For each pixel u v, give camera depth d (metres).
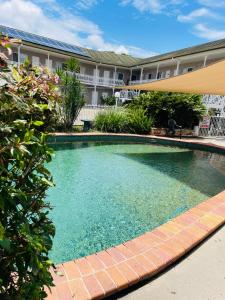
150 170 8.99
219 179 8.30
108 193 6.46
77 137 13.09
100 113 16.77
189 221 3.89
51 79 1.80
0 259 1.30
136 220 5.01
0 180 1.17
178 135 17.47
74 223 4.74
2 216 1.24
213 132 19.00
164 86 11.77
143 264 2.79
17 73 1.56
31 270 1.34
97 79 33.56
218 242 3.49
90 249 3.93
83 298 2.26
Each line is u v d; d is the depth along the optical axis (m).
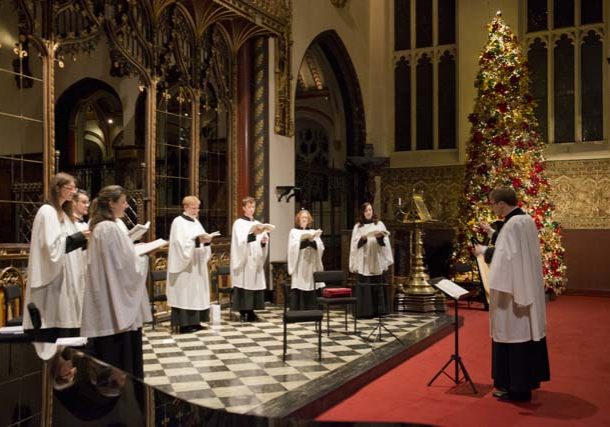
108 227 4.16
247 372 5.75
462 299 12.57
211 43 10.52
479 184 12.45
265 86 11.27
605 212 13.89
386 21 16.47
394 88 16.61
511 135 12.40
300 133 18.42
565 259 14.17
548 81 14.84
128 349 4.20
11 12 7.57
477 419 4.79
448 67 15.98
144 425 2.32
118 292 4.12
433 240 15.48
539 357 5.25
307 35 12.86
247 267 8.91
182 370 5.84
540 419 4.78
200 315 8.27
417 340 7.54
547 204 12.51
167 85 9.61
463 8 15.43
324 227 16.33
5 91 7.48
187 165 10.03
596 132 14.36
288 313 6.32
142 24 8.99
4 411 2.38
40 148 7.51
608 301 12.85
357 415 4.88
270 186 11.21
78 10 7.96
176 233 7.95
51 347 3.53
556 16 14.88
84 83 11.46
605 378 6.18
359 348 6.98
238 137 11.17
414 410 5.03
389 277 10.20
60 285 4.98
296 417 4.53
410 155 16.16
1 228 7.22
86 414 2.39
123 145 11.24
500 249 5.12
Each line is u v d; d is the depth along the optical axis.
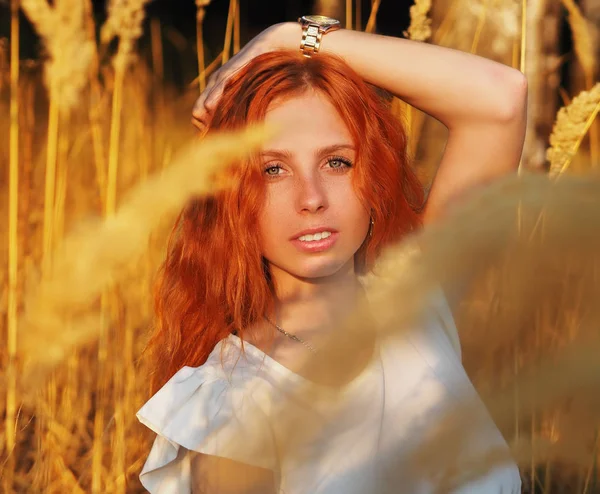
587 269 0.24
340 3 2.28
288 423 0.30
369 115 1.10
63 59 1.76
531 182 0.28
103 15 2.53
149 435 1.68
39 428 1.40
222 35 4.34
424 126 2.23
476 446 0.26
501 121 1.20
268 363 1.02
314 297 1.13
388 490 0.29
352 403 0.32
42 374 0.45
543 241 0.26
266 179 1.06
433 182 1.26
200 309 1.15
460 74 1.20
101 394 1.70
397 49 1.22
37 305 0.43
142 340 1.72
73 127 2.36
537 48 1.83
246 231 1.07
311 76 1.08
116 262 0.43
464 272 0.27
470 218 0.28
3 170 2.24
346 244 1.09
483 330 0.27
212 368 1.03
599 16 2.27
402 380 0.91
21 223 2.16
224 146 0.47
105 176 2.15
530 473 1.12
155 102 2.74
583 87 2.34
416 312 0.27
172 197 0.43
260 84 1.06
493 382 0.27
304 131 1.05
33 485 1.38
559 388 0.22
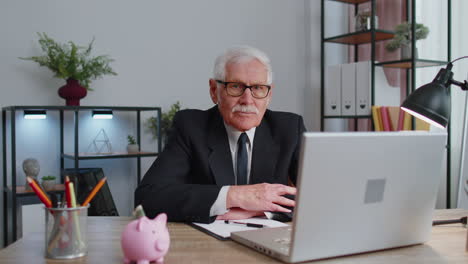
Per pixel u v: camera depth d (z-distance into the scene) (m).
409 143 0.90
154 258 0.84
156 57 3.28
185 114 1.62
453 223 1.25
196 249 0.95
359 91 3.21
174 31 3.34
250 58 1.47
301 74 3.85
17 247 0.98
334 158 0.80
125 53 3.17
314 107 3.87
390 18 3.39
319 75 3.88
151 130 3.28
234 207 1.29
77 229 0.90
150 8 3.25
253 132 1.58
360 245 0.89
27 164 2.64
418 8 3.25
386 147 0.86
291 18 3.81
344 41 3.61
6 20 2.80
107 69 2.87
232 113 1.48
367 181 0.85
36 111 2.80
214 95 1.60
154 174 1.46
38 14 2.89
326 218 0.83
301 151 0.78
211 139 1.54
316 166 0.79
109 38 3.11
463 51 2.98
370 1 3.55
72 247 0.89
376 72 3.17
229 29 3.55
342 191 0.83
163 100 3.30
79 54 2.90
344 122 3.96
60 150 2.99
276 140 1.60
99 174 2.85
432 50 3.15
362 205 0.86
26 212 2.56
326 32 3.85
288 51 3.79
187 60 3.39
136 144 3.03
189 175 1.57
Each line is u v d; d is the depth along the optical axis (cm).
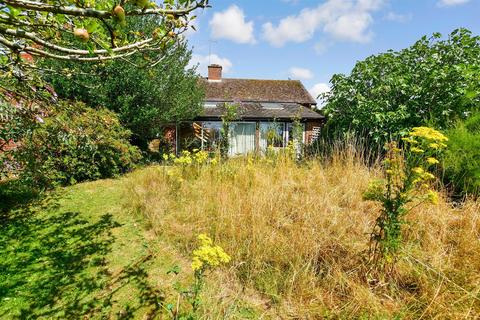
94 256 363
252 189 474
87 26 114
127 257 361
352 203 422
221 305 261
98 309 268
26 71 281
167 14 151
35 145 466
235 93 1922
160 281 310
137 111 1007
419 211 363
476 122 479
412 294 263
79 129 479
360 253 299
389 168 302
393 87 617
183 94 1159
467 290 249
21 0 107
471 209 370
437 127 516
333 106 725
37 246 390
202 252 223
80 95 909
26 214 509
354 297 255
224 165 650
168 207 484
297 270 294
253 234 338
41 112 344
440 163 455
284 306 265
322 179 511
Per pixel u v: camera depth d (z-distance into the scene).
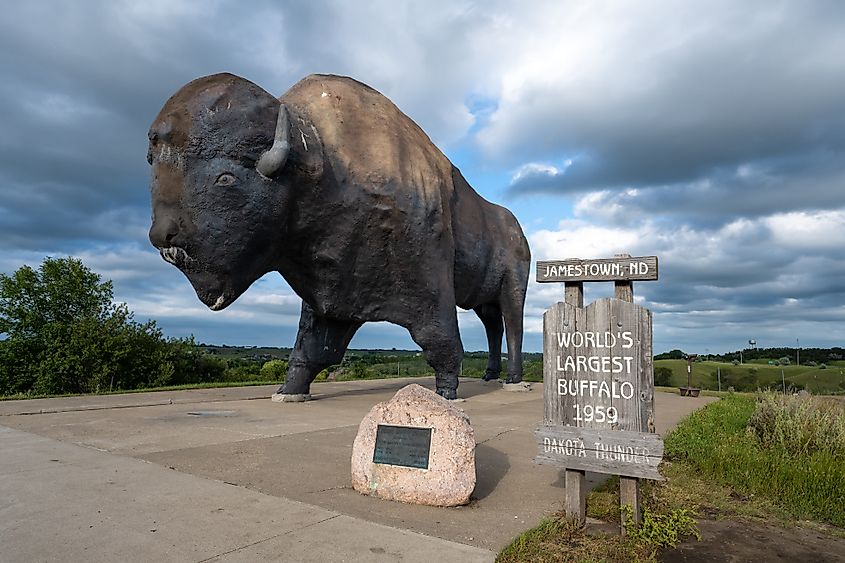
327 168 9.10
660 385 21.42
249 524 4.02
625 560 3.66
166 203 7.83
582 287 4.38
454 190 12.95
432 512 4.44
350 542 3.72
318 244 9.40
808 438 6.62
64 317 21.06
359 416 9.37
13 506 4.30
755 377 20.83
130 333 19.77
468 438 4.74
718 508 4.90
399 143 10.09
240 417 8.96
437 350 10.69
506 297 14.59
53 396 11.94
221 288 8.37
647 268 4.07
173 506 4.36
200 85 8.23
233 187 8.02
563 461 4.17
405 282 10.15
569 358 4.23
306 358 11.38
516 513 4.50
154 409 9.80
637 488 4.11
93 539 3.69
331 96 9.90
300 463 5.85
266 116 8.39
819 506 4.92
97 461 5.70
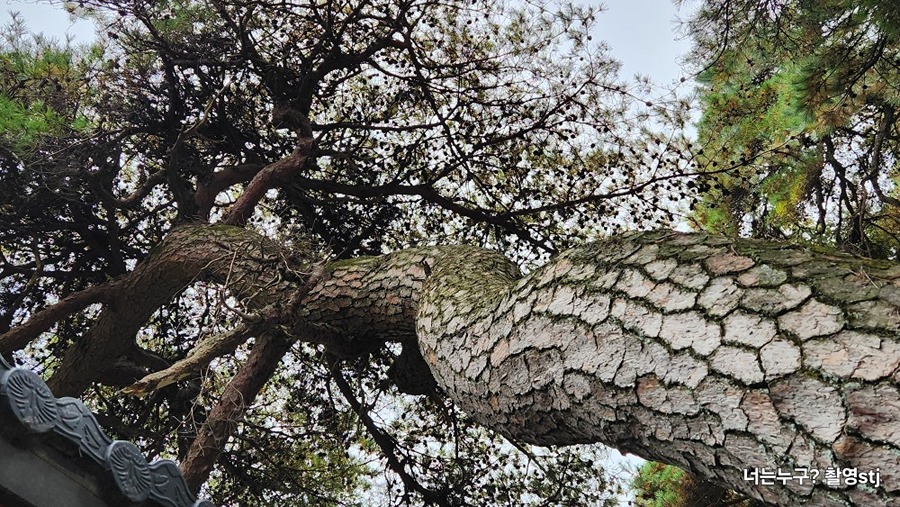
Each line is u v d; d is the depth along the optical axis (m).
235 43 5.25
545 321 1.68
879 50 3.69
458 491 5.61
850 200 4.91
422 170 6.15
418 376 4.02
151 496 1.70
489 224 6.11
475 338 1.99
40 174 4.38
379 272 3.31
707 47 4.57
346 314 3.45
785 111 4.05
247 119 5.77
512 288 1.94
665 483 4.95
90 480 1.61
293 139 5.82
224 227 4.52
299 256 3.99
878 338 1.08
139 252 5.61
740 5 4.20
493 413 1.94
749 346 1.21
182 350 6.03
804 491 1.11
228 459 5.71
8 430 1.46
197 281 4.37
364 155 6.07
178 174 4.91
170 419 5.54
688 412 1.29
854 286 1.17
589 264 1.66
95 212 5.52
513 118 5.76
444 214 6.40
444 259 2.89
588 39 5.10
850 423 1.06
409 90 5.97
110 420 5.04
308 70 5.35
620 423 1.47
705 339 1.28
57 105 4.48
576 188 5.82
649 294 1.44
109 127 5.01
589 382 1.52
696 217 5.46
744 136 4.80
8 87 4.33
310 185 5.87
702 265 1.40
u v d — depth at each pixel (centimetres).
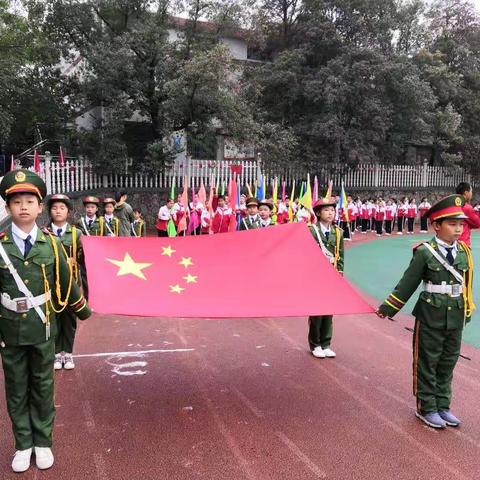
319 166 2225
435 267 412
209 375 528
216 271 473
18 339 337
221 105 1722
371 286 1009
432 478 346
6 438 393
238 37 2208
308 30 2100
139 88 1675
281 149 1955
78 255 547
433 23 2703
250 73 2141
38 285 343
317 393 486
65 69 2069
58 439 394
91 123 1959
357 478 346
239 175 2002
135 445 386
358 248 1634
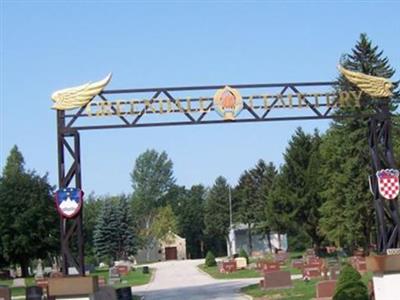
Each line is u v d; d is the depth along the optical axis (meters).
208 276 64.81
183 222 151.38
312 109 26.67
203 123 25.84
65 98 24.89
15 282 66.12
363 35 56.34
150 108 25.47
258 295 36.75
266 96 26.12
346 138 56.91
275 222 81.19
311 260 53.53
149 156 155.25
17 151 109.44
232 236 129.25
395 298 24.61
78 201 24.27
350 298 24.17
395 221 26.19
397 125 57.69
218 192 141.62
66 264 24.23
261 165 125.19
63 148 24.89
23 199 75.50
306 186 78.31
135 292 48.09
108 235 112.00
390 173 26.25
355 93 26.84
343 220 58.56
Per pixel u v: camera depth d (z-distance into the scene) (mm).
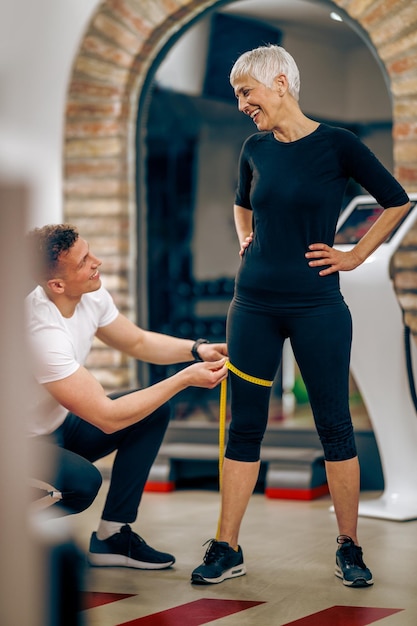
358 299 3338
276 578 2559
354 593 2391
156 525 3305
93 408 2350
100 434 2645
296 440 4023
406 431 3439
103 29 4426
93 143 4500
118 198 4484
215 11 4348
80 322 2572
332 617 2178
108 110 4465
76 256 2410
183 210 7164
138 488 2689
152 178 7020
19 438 302
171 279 7109
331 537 3062
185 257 7156
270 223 2420
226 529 2566
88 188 4516
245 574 2602
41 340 2361
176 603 2322
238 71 2395
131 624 2141
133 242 4551
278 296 2436
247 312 2479
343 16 3980
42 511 457
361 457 3939
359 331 3381
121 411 2355
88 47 4449
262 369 2490
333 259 2410
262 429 2553
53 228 2434
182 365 5855
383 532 3145
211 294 7094
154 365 5812
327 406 2484
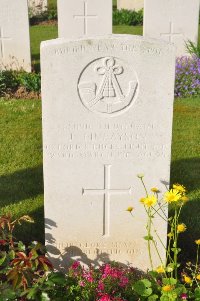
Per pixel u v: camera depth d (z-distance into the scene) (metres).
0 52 4.43
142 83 1.97
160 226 2.12
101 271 2.08
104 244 2.15
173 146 3.15
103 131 2.02
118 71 1.96
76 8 4.47
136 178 2.08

▸ Task objective: Please give back exactly the lines of the listing above that run from the one containing "160 281 310" through the one containing "Per pixel u v: camera depth d (z-distance into the scene).", and only those.

▸ Exercise solution:
160 281 310
137 111 1007
419 211 363
476 122 479
412 294 263
79 129 479
360 253 299
389 168 302
393 87 617
183 94 1159
467 290 249
21 0 107
471 209 370
437 127 516
333 106 725
37 246 390
202 252 223
80 95 909
26 214 509
354 297 255
224 165 650
168 207 484
297 270 294
253 234 338
41 112 344
440 163 455
284 306 265
322 179 511
Per pixel u v: camera depth d (z-distance into the scene).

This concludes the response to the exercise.